• [Page extract]
:::::
But then I thought of Daedalus. Not the wonderful journal. But Daedalus, the OG from Greek mythology, the science fiction of its time.29 As some readers may recall, Daedalus was the father of Icarus, who famously flew too close to the sun despite his father’s warnings, and plummeted to his death, a story that Toni Morrison combines with the myth of the Yoruba folktale of the Flying African in her novel Song of Solomon.30 But it is an earlier Daedalus story I want to begin with. The earlier story involves King Minos, the ruler of Crete, and the Minotaur. The Minotaur was a “monster,” was half-bull and half-human but also King Minos’s stepson, which is perhaps why King Minos was unwilling to kill the Minotaur when it was born. Instead, the king turned to Daedalus, the renowned architect and inventor who had already designed an architectural wonder in the Minoan Palace of Knossos, and asked him to create a structure that would hold the Minotaur. Daedalus responded by building a labyrinth, one so elaborate that it came to be known as the Labyrinth, “famous throughout the world. Once inside, one would go endlessly along its twisting paths without ever finding the exit.”31 Still later, it became a place where Athenian maidens and youth were taken and sacrificed to the Minotaur. As Edith Hamilton writes: “There was no possible way to escape. In whatever direction they ran they might be running straight into the monster; if they stood still he might at any moment emerge from the maze.”32
Except, in a further display of his brilliance, Daedalus showed Theseus, who had secretly vowed to kill the Minotaur, how to enter the Labyrinth and find his way out. It is this earlier story of the Labyrinth that set in motion the story for which Daedalus is more well-known. Convinced that Theseus could only have killed the Minotaur and escaped the Labyrinth with Daedalus’s help, King Minos had both Daedalus and Daedalus’s son Icarus arrested and imprisoned in the very Labyrinth Daedalus had created. Knowing he had designed the Labyrinth to make escape nearly impossible without advanced planning—like Theseus had had—Daedalus came up with another brilliant invention. He gathered branches of osier and connected them with wax to create two pairs of wings so that he and his son could fly out of the Labyrinth to safety. Unsurprisingly, the next part is the part often taught to schoolchildren. Or at least impressed upon them. Just before taking off, Daedalus warned his son not to fly too close to the sun, since the heat might melt the wax. But Icarus failed to heed the warning and flew too high. His wings came off, and Icarus fell into the sea and perished. Distraught, Daedalus flew on, and eventually was given sanctuary in Sicily.
:::::
• [Supplied data]
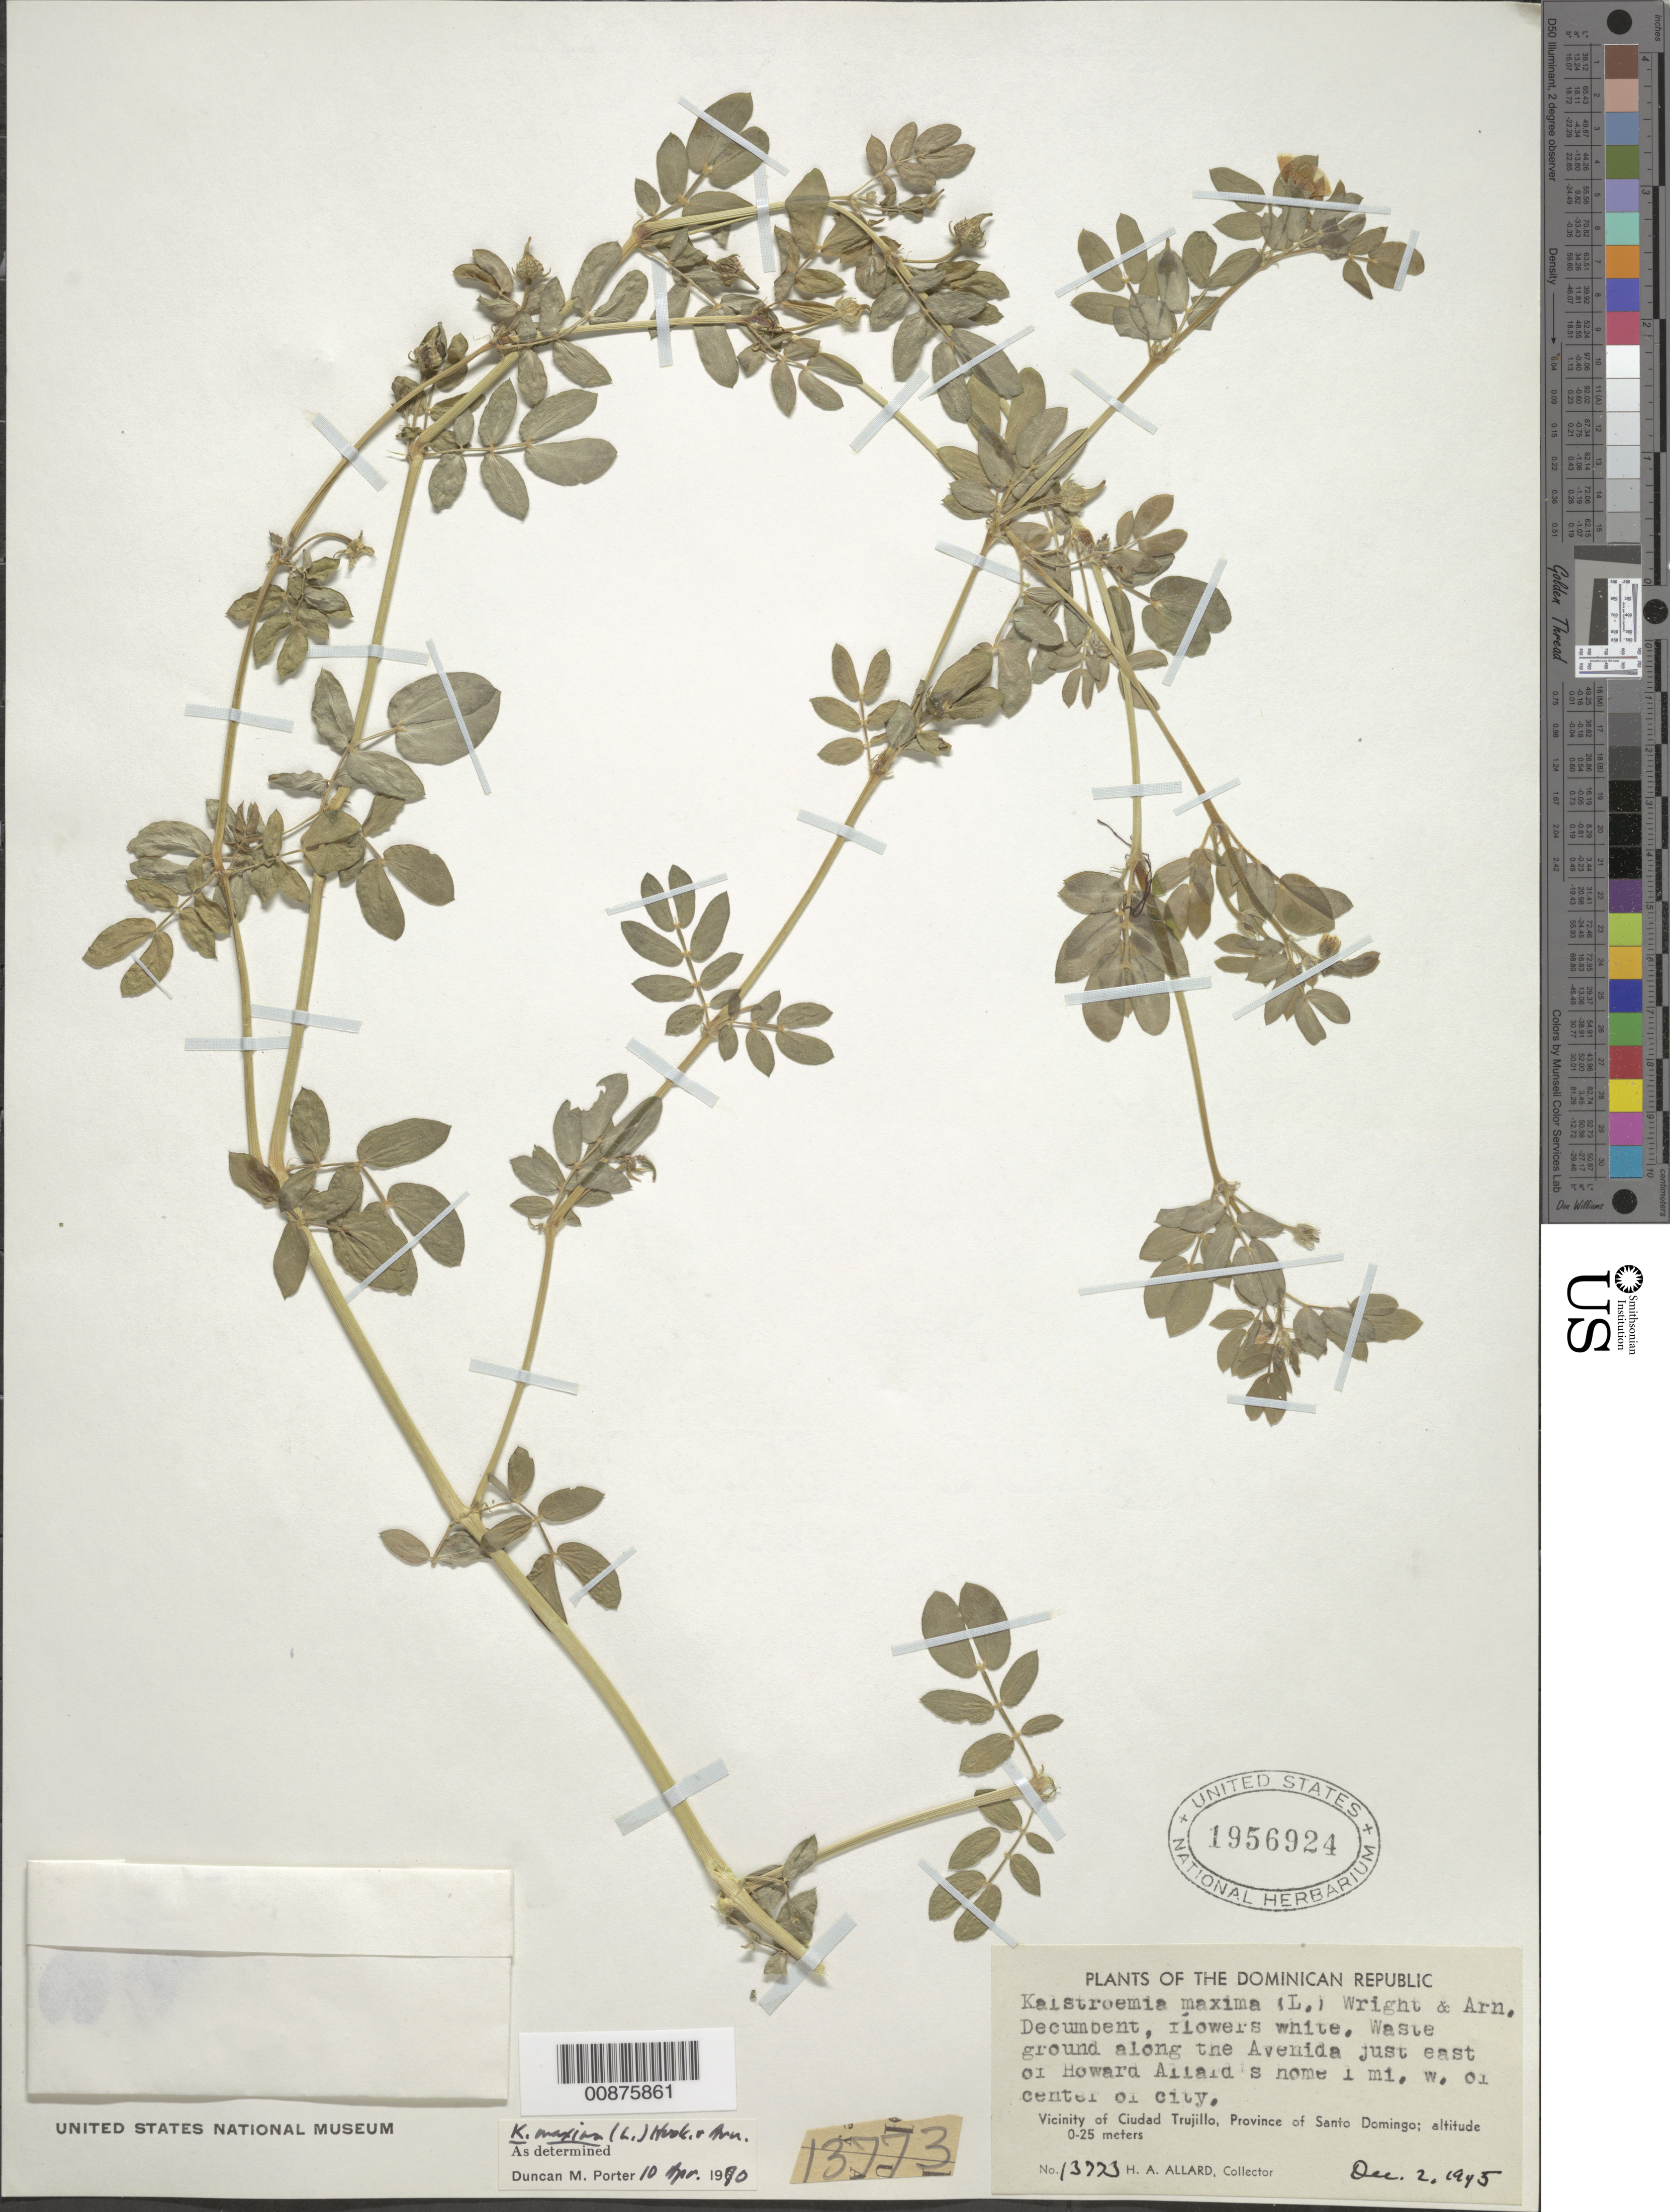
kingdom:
:::::
• [Tasks]
1 > In the Daedalus passage, what did Daedalus use to make the wings for himself and Icarus?
2 > Carry on the passage about Daedalus and the Labyrinth from the point where it stops.
The listing plays no part here.

• [Answers to the exercise]
1 > He used branches of osier joined together with wax.

2 >
There is a final story of Daedalus’s technological ingenuity that I want to recount. King Minos, incensed that Daedalus had escaped, devised a plan to find and recapture him. He offered an enormous award to anyone who could pass a string through a spiral seashell, believing that Daedalus would be unable to resist the challenge and, in coming forward, would reveal himself. Daedalus was unable to resist. He bore a tiny hole at one end of the seashell, tied a string to an ant, and dropped the ant into the hole. When the ant came out of the other end of the spiral shell, the shell was threaded. In solving the challenge, Daedalus revealed himself. In the end, however, he managed to escape King Minos again.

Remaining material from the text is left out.